Not a private matter

Had he not interviewed PM Modi on national television during elections on national and notional issues, a doting audience may not have questioned his politics

Mr Akshay Kumar didn’t vote.

He didn’t vote because he chose not to. He chose to give up his Indian citizenship for a Canadian passport. A few years ago, in a video that has since gone viral, he explained that Toronto was his home, and that he’d stay there once he retires from films.

After he was confronted with why he didn’t cast his vote, Kumar tweeted that his vote was a private matter and not anyone else’s business. It is important to note that Mr Kumar, a Canadian citizen, has earlier advised Indian women to use sanitary pads and has also made a movie telling Indians to use toilets. Had Mr Kumar possibly just danced and beat up bad guys at the end of two-hour melodramas (as some of his colleagues limit the agenda to), social media may not have sounded as affected as they did over his citizenship.

Had he not interviewed Indian Prime Minister Narendra Modi on national television during the elections on national and notional issues, a doting audience may not have questioned his politics. Lastly, if Mr Kumar hadn’t publicly endorsed Mr Modi’s advice to exercise the right to franchise, his fans may not have asked him why he didn’t cast his vote.

Family matters are best kept within the family. It is the parent who takes it upon himself to spoil or shape the child. Likewise, some matters of the nation are best addressed by the nationals themselves.

In India, cinema and cricket run deep and have as much impact. So, when it was ascertained that Mr Kumar had forsaken his nationality for the seductive wilderness of Canada, it hurt. In light of that, his right to participate and, further, to preach was debated, questioned and criticised.

Your national loyalty became everyone’s business, Mr Kumar.
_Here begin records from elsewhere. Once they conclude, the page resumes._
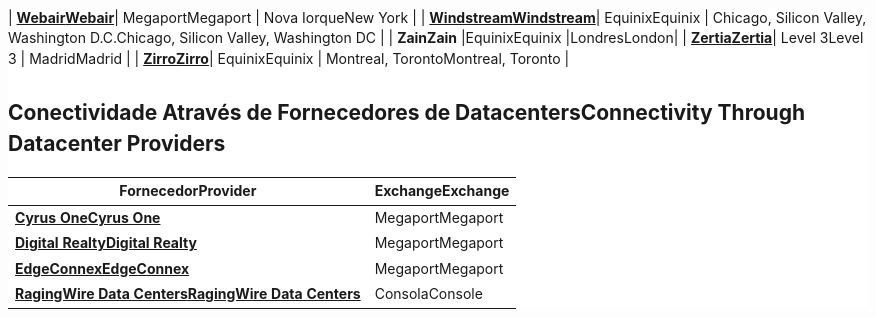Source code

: | <span data-ttu-id="28217-550">**[Webair](https://www.webair.com/microsoft-express-route-partnership/)**</span><span class="sxs-lookup"><span data-stu-id="28217-550">**[Webair](https://www.webair.com/microsoft-express-route-partnership/)**</span></span>| <span data-ttu-id="28217-551">Megaport</span><span class="sxs-lookup"><span data-stu-id="28217-551">Megaport</span></span> | <span data-ttu-id="28217-552">Nova Iorque</span><span class="sxs-lookup"><span data-stu-id="28217-552">New York</span></span> |
| <span data-ttu-id="28217-553">**[Windstream](http://www.windstreambusiness.com/solutions/cloud-services/cloud-and-managed-hosting-services)**</span><span class="sxs-lookup"><span data-stu-id="28217-553">**[Windstream](http://www.windstreambusiness.com/solutions/cloud-services/cloud-and-managed-hosting-services)**</span></span>| <span data-ttu-id="28217-554">Equinix</span><span class="sxs-lookup"><span data-stu-id="28217-554">Equinix</span></span> | <span data-ttu-id="28217-555">Chicago, Silicon Valley, Washington D.C.</span><span class="sxs-lookup"><span data-stu-id="28217-555">Chicago, Silicon Valley, Washington DC</span></span> |
| <span data-ttu-id="28217-556">**Zain**</span><span class="sxs-lookup"><span data-stu-id="28217-556">**Zain**</span></span> |<span data-ttu-id="28217-557">Equinix</span><span class="sxs-lookup"><span data-stu-id="28217-557">Equinix</span></span> |<span data-ttu-id="28217-558">Londres</span><span class="sxs-lookup"><span data-stu-id="28217-558">London</span></span>|
| <span data-ttu-id="28217-559">**[Zertia](http://www.zertia.es/index.php/novedades)**</span><span class="sxs-lookup"><span data-stu-id="28217-559">**[Zertia](http://www.zertia.es/index.php/novedades)**</span></span>| <span data-ttu-id="28217-560">Level 3</span><span class="sxs-lookup"><span data-stu-id="28217-560">Level 3</span></span> | <span data-ttu-id="28217-561">Madrid</span><span class="sxs-lookup"><span data-stu-id="28217-561">Madrid</span></span> |
| <span data-ttu-id="28217-562">**[Zirro](https://zirro.com/services/)**</span><span class="sxs-lookup"><span data-stu-id="28217-562">**[Zirro](https://zirro.com/services/)**</span></span>| <span data-ttu-id="28217-563">Equinix</span><span class="sxs-lookup"><span data-stu-id="28217-563">Equinix</span></span> | <span data-ttu-id="28217-564">Montreal, Toronto</span><span class="sxs-lookup"><span data-stu-id="28217-564">Montreal, Toronto</span></span> |

## <a name="connectivity-through-datacenter-providers"></a><span data-ttu-id="28217-565">Conectividade Através de Fornecedores de Datacenters</span><span class="sxs-lookup"><span data-stu-id="28217-565">Connectivity Through Datacenter Providers</span></span>
| <span data-ttu-id="28217-566">**Fornecedor**</span><span class="sxs-lookup"><span data-stu-id="28217-566">**Provider**</span></span> | <span data-ttu-id="28217-567">**Exchange**</span><span class="sxs-lookup"><span data-stu-id="28217-567">**Exchange**</span></span> |
| --- | --- |
| <span data-ttu-id="28217-568">**[Cyrus One](https://cyrusone.com/enterprise-data-center-services/connectivity-and-interconnection/cloud-connectivity-reaching-amazon-microsoft-google-and-more/microsoft-azure-expressroute/?doing_wp_cron=1498512235.6733090877532958984375)**</span><span class="sxs-lookup"><span data-stu-id="28217-568">**[Cyrus One](https://cyrusone.com/enterprise-data-center-services/connectivity-and-interconnection/cloud-connectivity-reaching-amazon-microsoft-google-and-more/microsoft-azure-expressroute/?doing_wp_cron=1498512235.6733090877532958984375)**</span></span> | <span data-ttu-id="28217-569">Megaport</span><span class="sxs-lookup"><span data-stu-id="28217-569">Megaport</span></span> |
| <span data-ttu-id="28217-570">**[Digital Realty](https://www.digitalrealty.com/services/interconnection/service-exchange/)**</span><span class="sxs-lookup"><span data-stu-id="28217-570">**[Digital Realty](https://www.digitalrealty.com/services/interconnection/service-exchange/)**</span></span> | <span data-ttu-id="28217-571">Megaport</span><span class="sxs-lookup"><span data-stu-id="28217-571">Megaport</span></span> |
| <span data-ttu-id="28217-572">**[EdgeConnex](http://www.edgeconnex.com/services/edge-data-centers-proximity-matters/)**</span><span class="sxs-lookup"><span data-stu-id="28217-572">**[EdgeConnex](http://www.edgeconnex.com/services/edge-data-centers-proximity-matters/)**</span></span> | <span data-ttu-id="28217-573">Megaport</span><span class="sxs-lookup"><span data-stu-id="28217-573">Megaport</span></span> |
| <span data-ttu-id="28217-574">**[RagingWire Data Centers](http://www.ragingwire.com/wholesale/wholesale-data-centers-worldwide-nexcenters)**</span><span class="sxs-lookup"><span data-stu-id="28217-574">**[RagingWire Data Centers](http://www.ragingwire.com/wholesale/wholesale-data-centers-worldwide-nexcenters)**</span></span> | <span data-ttu-id="28217-575">Consola</span><span class="sxs-lookup"><span data-stu-id="28217-575">Console</span></span> |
While recently giving permission to fourth-grade students of a Maryland school to visit the White House (in what has been a customary practice over the years), the administration issued a notification that children who were not citizens would not be allowed on the field trip. A liberal polity may be outraged at this seeming narrow-mindedness. Truly, new-found nationalism can sometimes seem unpleasant. In Donald Trump’s White House, the equivalent of an Akshay Kumar wouldn’t be entertained as he was on Lok Kalyan Marg.

It is not uncommon, as may be argued, for celebrities the world over to lead an international lifestyle. Mr Kumar’s earnings rank admirably when compared to his peers in Hollywood. So, for him to purchase an entire hill in the Blue Mountains or a mall in Edmonton is entirely possible. Celebrities from other countries have switched nationalities. A controversial case is that of the French actor Gerard Depardieu, who first moved out of France for tax reasons and then acquired Russian citizenship. His iconic status let to understandable heartburn and a very public squabble with the erstwhile Prime Minister, Jean-Marc Ayrault, who termed Monsieur Depardieu’s decision as “shabby” and “unpatriotic”.

Avoidance of higher taxes has led to a fair degree of migration amongst the wealthy. However, the acquisition of foreign citizenship by a billionaire businessman rarely raises eyebrows. It reads as commonplace, possibly just a professional decision. Mr Pallonji Mistry, the reclusive billionaire patriarch of the Shapoorji Pallonji Group from Mumbai, took up Irish citizenship in 2003. This, however, wouldn’t go unnoticed in the case of a cricketer or a high-profile actor.

Mr Kumar obviously misread his popular standing and decided he could have his cake and eat it too. Through the course of a well-managed and successful career, he has not refrained from a charade of nationalist loyalty. In these days of heightened fervour, his mismatched citizenship lends it a hollow ring. The culmination for some was the exclusive interview with Prime Minister Narendra Modi. Simultaneously, Mr Kumar’s spouse Twinkle Khanna displayed that she had cast her vote. Needless to say, the extremely efficient public relations team that has managed his career thus far shall need to go into overdrive. With time, this issue too shall dissolve into obscurity. But it has brought to the fore a hollowness of intent that rattles anyone whose commitment to the nation is genuine. Contrast this with the deceased actor Tom Alter: born in India to American missionary parents, he renounced his American citizenship as an affirmation of commitment to India.

In the case of the White House note that was not intended to be made public but was circulated, the principal of the school in question was asked to resign. Whosoever suggested Mr Akshay Kumar as Prime Minister Modi’s interviewer should explain the unavailability of an Indian national as the celebrity for the occasion. The citizens deserve an answer.